** Opening Extract block **

Class JavaRegularExpression

  • All Implemented Interfaces:
    RegularExpression

    public class JavaRegularExpression
    extends java.lang.Object
    implements RegularExpression
    An implementation of RegularExpression that calls the JDK regular expression library directly. This can be invoked by appending ";j" to the flags attribute/argument.

    Note that in SaxonCS, this class is emulated by code that invokes the .NET regex engine, which has different rules. In this case the ";n" flag activates this option.

    • Constructor Summary

      Constructors 
      Constructor Description
      JavaRegularExpression​(UnicodeString javaRegex, java.lang.String flags)
      Create a regular expression, starting with an already-translated Java regex.
    • Method Summary

      All Methods Static Methods Instance Methods Concrete Methods 
      Modifier and Type Method Description
      RegexIterator analyze​(UnicodeString input)
      Use this regular expression to analyze an input string, in support of the XSLT analyze-string instruction.
      boolean containsMatch​(UnicodeString input)
      Determine whether the regular expression contains a match for a given string
      int getFlagBits()
      Get the flag bits as used by the Java regular expression engine
      java.lang.String getFlags()
      Get the flags used at the time the regular expression was compiled.
      java.lang.String getJavaRegularExpression()
      Get the Java regular expression (after translation from an XPath regex, but before compilation)
      boolean isPlatformNative()
      Ask whether the regular expression is using platform-native syntax (Java or .NET), or XPath syntax
      boolean matches​(UnicodeString input)

** Closing Extract block **
** Opening Dataset content block **

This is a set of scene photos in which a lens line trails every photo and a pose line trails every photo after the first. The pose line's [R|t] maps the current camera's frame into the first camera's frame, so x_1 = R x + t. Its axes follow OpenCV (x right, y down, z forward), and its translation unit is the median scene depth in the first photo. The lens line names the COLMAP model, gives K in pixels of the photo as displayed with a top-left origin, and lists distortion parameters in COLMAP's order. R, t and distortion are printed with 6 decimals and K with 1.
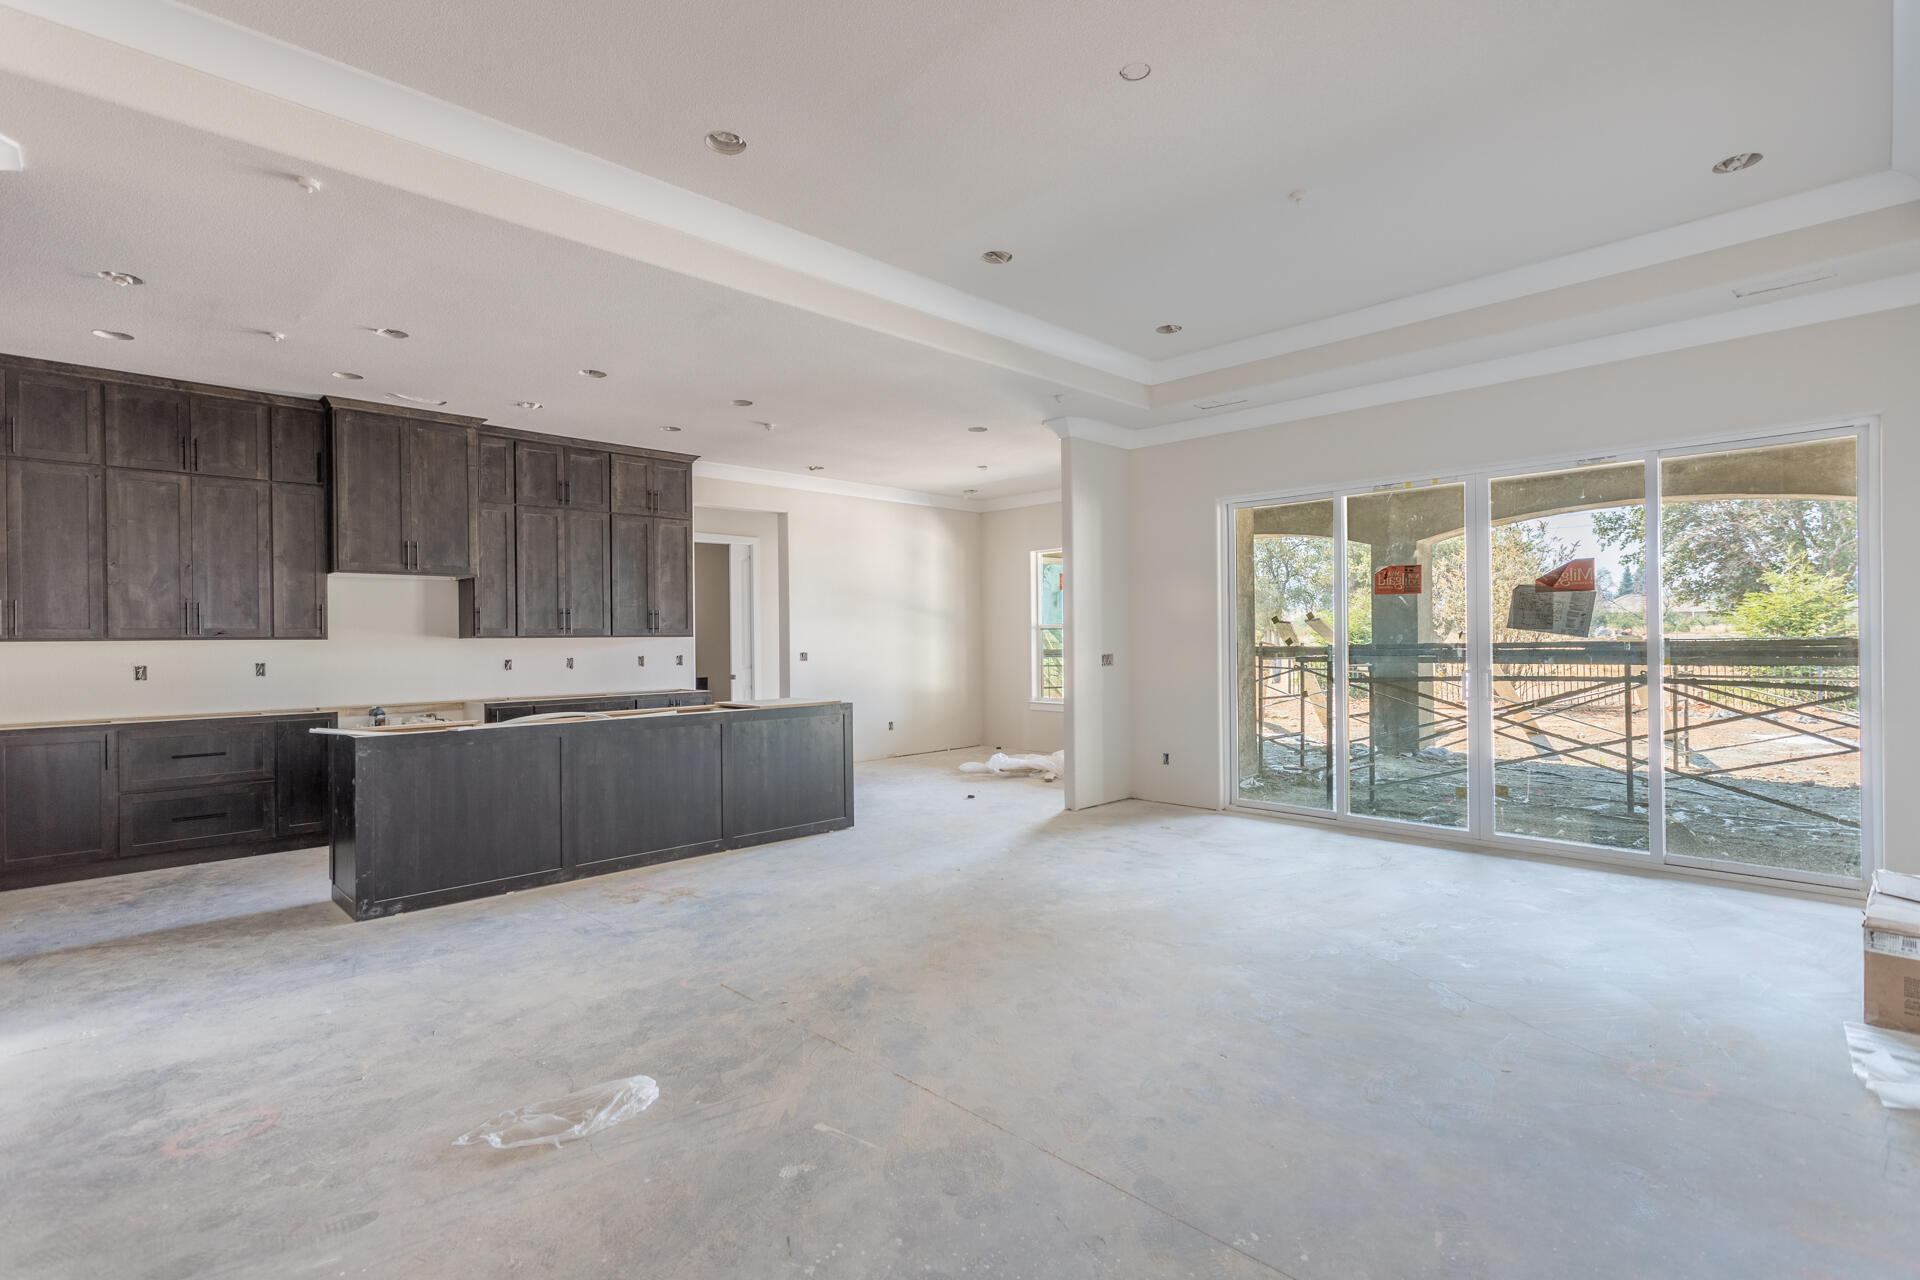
lens RADIAL K [[925.9, 0, 962.1], [0, 925.9, 638.3], [0, 0, 1]] dist [0.001155, 0.001470]
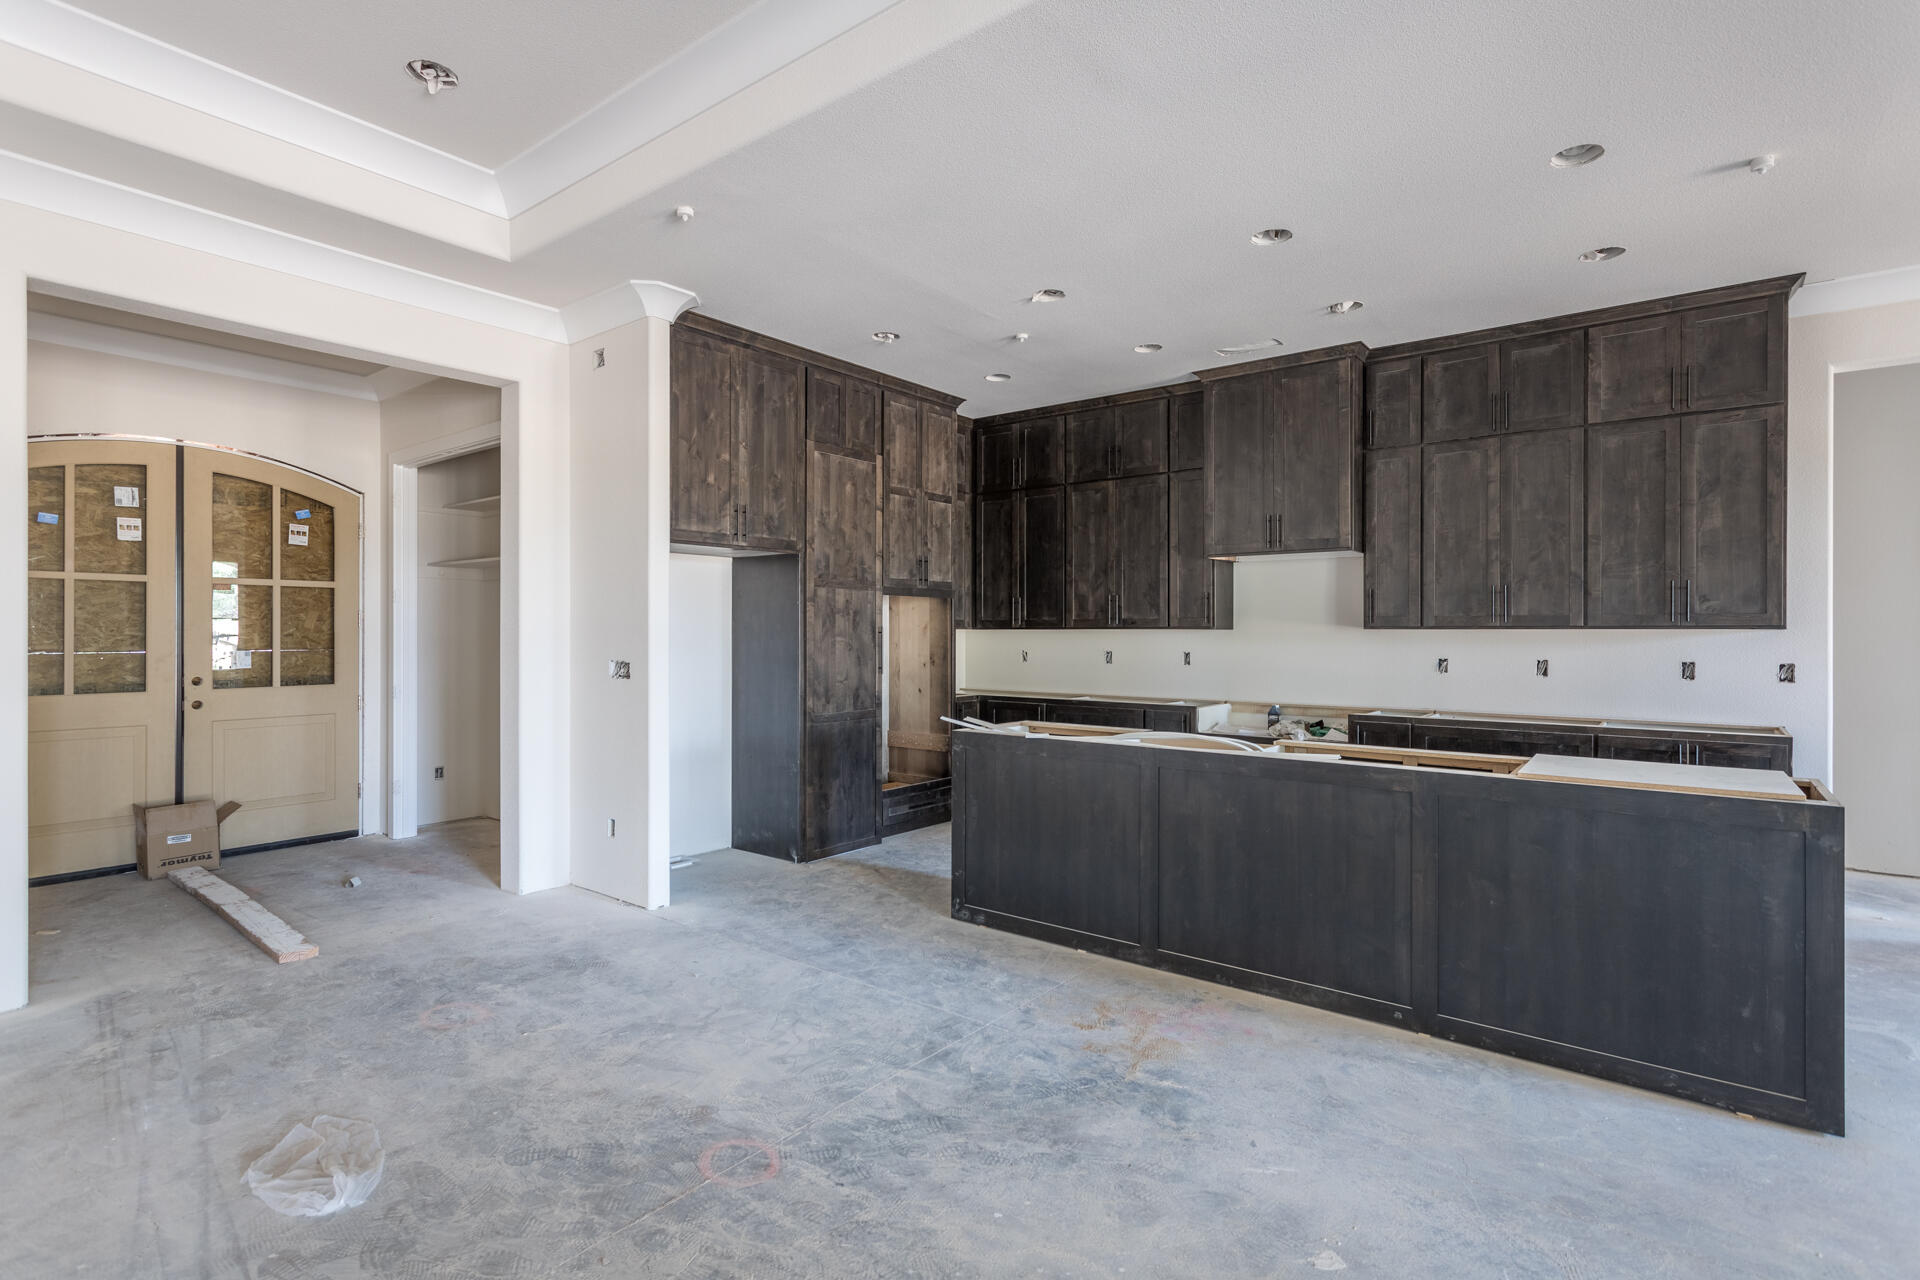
lens RADIAL K [[925.9, 0, 964.3], [0, 925.9, 637.9], [0, 0, 1]] dist [0.001155, 0.001470]
pose [[0.119929, 0.016510, -0.992645, 0.321557], [-0.004070, 0.999861, 0.016138, -0.006240], [0.992774, 0.002104, 0.119980, 0.914559]]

** Closing Dataset content block **

> _Problem requirements_:
Answer these questions about the JavaRegularExpression class documentation above:
1. What string is appended to the flags attribute or argument to invoke this implementation?
2. In SaxonCS, which flag activates this option?
3. What does the constructor start with when it creates a regular expression?

> _Result_:
1. ";j"
2. ";n"
3. An already-translated Java regex.